The dataset is in my Segments.ai workspace, so I just need to connect via an API to access it. Contact me if you need access.

In [None]:
from segments import SegmentsClient

api_key = "XXXXXXXXXXXXXXXXXX"

client = SegmentsClient(api_key)

In [None]:
dataset_identifier = "neo/greenhouse"
name = "v0.1"

In [None]:
from segments.huggingface import release2dataset

release = client.get_release(dataset_identifier, name)
hf_dataset = release2dataset(release)

Map:   0%|          | 0/17 [00:00<?, ? examples/s]

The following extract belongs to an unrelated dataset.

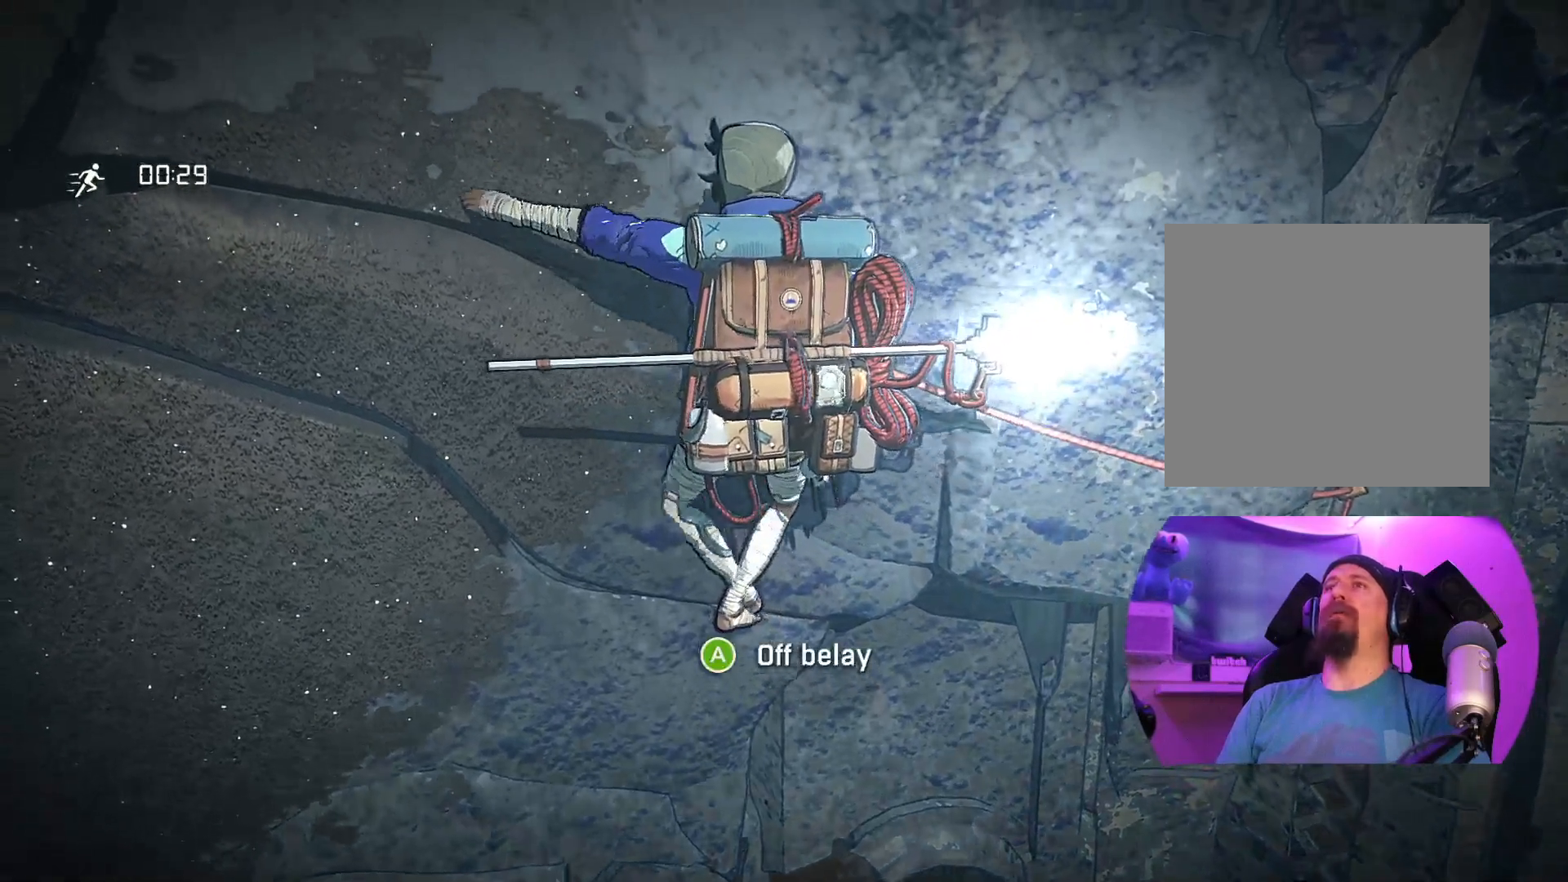
{"buttons": ["R1"], "left_stick": "center", "right_stick": "center", "events": [[134, "left_stick", "center"], [150, "R1", "down"]]}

Map:   0%|          | 0/17 [00:00<?, ? examples/s]

In [None]:
hf_dataset.features

{'name': Value(dtype='string', id=None),
 'uuid': Value(dtype='string', id=None),
 'status': Value(dtype='string', id=None),
 'image': Image(decode=True, id=None),
 'label.annotations': [{'id': Value(dtype='int32', id=None),
   'category_id': Value(dtype='int32', id=None)}],
 'label.segmentation_bitmap': Image(decode=True, id=None)}

In [None]:
from segments.utils import get_semantic_bitmap


def convert_segmentation_bitmap(example):
    return {
        "label.segmentation_bitmap":
            get_semantic_bitmap(
                example["label.segmentation_bitmap"],
                example["label.annotations"],
            )
    }


semantic_dataset = hf_dataset.map(
    convert_segmentation_bitmap,
)

Map:   0%|          | 0/17 [00:00<?, ? examples/s]



In [None]:
semantic_dataset = semantic_dataset.rename_column('image', 'pixel_values')
semantic_dataset = semantic_dataset.rename_column('label.segmentation_bitmap', 'label')
semantic_dataset = semantic_dataset.remove_columns(['name', 'uuid', 'status', 'label.annotations'])

In [None]:
semantic_dataset.features

I will train other models, so it is convenient to store the dataset in HF.

In [None]:
semantic_dataset.push_to_hub(f"MexicanVanGogh/greenhouse")

Map:   0%|          | 0/9 [00:00<?, ? examples/s]

Pushing dataset shards to the dataset hub:   0%|          | 0/2 [00:00<?, ?it/s]

Creating parquet from Arrow format:   0%|          | 0/1 [00:00<?, ?ba/s]

Map:   0%|          | 0/8 [00:00<?, ? examples/s]

Creating parquet from Arrow format:   0%|          | 0/1 [00:00<?, ?ba/s]

Import of the data set to verify that it is appropriate.

In [None]:
from datasets import load_dataset

hf_dataset_identifier="MexicanVanGogh/greenhouse"
ds = load_dataset(hf_dataset_identifier)

Downloading readme:   0%|          | 0.00/485 [00:00<?, ?B/s]

Downloading data files:   0%|          | 0/1 [00:00<?, ?it/s]

Downloading data:   0%|          | 0.00/35.7M [00:00<?, ?B/s]

Downloading data:   0%|          | 0.00/31.1M [00:00<?, ?B/s]

Extracting data files:   0%|          | 0/1 [00:00<?, ?it/s]

Generating train split:   0%|          | 0/17 [00:00<?, ? examples/s]

In [None]:
ds

DatasetDict({
    train: Dataset({
        features: ['pixel_values', 'label'],
        num_rows: 17
    })
})

In [None]:
ds = ds.shuffle(seed=1)
ds = ds["train"].train_test_split(test_size=0.2)
train_ds = ds["train"]
test_ds = ds["test"]

In [None]:
ds

DatasetDict({
    train: Dataset({
        features: ['pixel_values', 'label'],
        num_rows: 13
    })
    test: Dataset({
        features: ['pixel_values', 'label'],
        num_rows: 4
    })
})

In [None]:
import json
from huggingface_hub import hf_hub_download

filename = "id2label.json"
id2label = json.load(open(hf_hub_download(repo_id=hf_dataset_identifier, filename=filename, repo_type="dataset"), "r"))
id2label = {int(k): v for k, v in id2label.items()}
label2id = {v: k for k, v in id2label.items()}

num_labels = len(id2label)
print("Id2label:", id2label)

Downloading (…)e/main/id2label.json:   0%|          | 0.00/210 [00:00<?, ?B/s]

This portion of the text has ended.